The Federal Circuit’s decision Tuesday that the U.S. International Trade Commission cannot block importation of infringing digital files stymies plans by the movie and music industries to use the trade body to fight piracy, but the case is a strong candidate for en banc review, attorneys say.
On Tuesday, the Federal Circuit held that the ITC can only handle patent, copyright and trademark infringement cases involving “material things,” not digital files. (Credit: Law360)
While the case involved a company called ClearCorrect found to have used digital files to create patent-infringing versions of Invisalign clear braces, the case attracted the attention of Hollywood and others, who saw the ITC’s finding that it has authority over digital files as an opportunity to bring copyright suits at the commission against foreign websites with pirated content.
However, the Federal Circuit slammed the door on that potential strategy in a 2-1 ruling, reversing the ITC’s decision interpreting its jurisdiction and holding that the commission can only handle patent, copyright and trademark infringement cases involving “material things,” not digital files.

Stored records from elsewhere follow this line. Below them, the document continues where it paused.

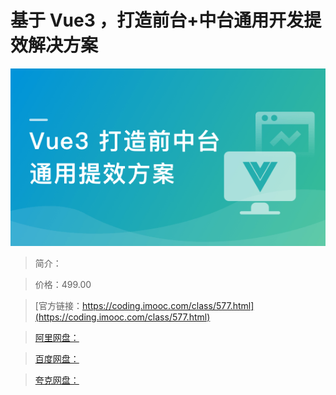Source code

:# 基于 Vue3 ，打造前台+中台通用开发提效解决方案

![img](../../assets/627485b20904b78505400304.png)

> 简介：

> 价格：499.00

> [官方链接：https://coding.imooc.com/class/577.html](https://coding.imooc.com/class/577.html)

> [阿里网盘：]()

> [百度网盘：]()

> [夸克网盘：]()
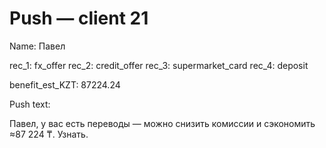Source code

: # Push — client 21

Name: Павел

rec_1: fx_offer
rec_2: credit_offer
rec_3: supermarket_card
rec_4: deposit

benefit_est_KZT: 87224.24

Push text:

Павел, у вас есть переводы — можно снизить комиссии и сэкономить ≈87 224 ₸. Узнать.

Since the ITC had only claimed authority over digital files last year, there hadn’t yet been any cases brought seeking to block infringing digital content. The Federal Circuit’s clear statement on the ITC’s jurisdiction means that unless the decision is overturned, the commission will not be in the anti-piracy business, even as more entertainment content is consumed in digital formats, attorneys say.
“The Federal Circuit is sort of drawing a line and saying the ITC cannot go into this area,” said Lee Carl Bromberg of McCarter & English LLP. “That will probably be of great importance as we go forward and more of this type of activity takes place.”
“It would not surprise me to see an en banc ruling that comes out in a parallel fashion to Suprema,” backing the ITC’s holding that it has authority over digital files, Bromberg said.